--- BEGIN Working data ---
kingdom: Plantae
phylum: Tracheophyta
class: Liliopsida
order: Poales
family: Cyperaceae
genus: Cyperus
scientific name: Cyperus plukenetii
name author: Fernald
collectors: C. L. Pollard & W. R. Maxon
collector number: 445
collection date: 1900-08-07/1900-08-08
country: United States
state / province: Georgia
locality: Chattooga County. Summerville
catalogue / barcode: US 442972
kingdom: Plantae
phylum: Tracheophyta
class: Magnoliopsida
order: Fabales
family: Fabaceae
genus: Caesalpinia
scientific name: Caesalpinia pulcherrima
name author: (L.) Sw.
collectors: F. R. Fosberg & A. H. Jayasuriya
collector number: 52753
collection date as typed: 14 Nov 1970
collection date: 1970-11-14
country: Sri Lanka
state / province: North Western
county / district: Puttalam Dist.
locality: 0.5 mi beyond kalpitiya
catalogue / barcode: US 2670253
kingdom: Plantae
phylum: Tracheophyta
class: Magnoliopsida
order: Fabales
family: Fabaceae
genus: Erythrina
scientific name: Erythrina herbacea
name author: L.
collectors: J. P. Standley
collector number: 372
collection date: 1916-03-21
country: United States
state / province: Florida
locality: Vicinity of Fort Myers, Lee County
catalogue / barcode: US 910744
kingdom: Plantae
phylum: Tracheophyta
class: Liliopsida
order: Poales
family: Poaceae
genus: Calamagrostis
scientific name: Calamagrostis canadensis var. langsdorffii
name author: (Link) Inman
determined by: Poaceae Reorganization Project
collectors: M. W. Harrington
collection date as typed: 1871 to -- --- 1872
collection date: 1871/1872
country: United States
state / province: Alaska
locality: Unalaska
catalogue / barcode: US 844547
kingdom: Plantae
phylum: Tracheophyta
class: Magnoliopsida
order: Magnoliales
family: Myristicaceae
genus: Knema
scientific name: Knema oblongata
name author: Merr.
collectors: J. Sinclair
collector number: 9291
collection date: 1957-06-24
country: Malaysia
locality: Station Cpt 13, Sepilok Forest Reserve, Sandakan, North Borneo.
--- END Working data ---
Task instructions:
Pick out each of the rows above that contains the string "date", treating uppercase and lowercase letters as different.

Answer below:
collection date: 1900-08-07/1900-08-08
collection date as typed: 14 Nov 1970
collection date: 1970-11-14
collection date: 1916-03-21
collection date as typed: 1871 to -- --- 1872
collection date: 1871/1872
collection date: 1957-06-24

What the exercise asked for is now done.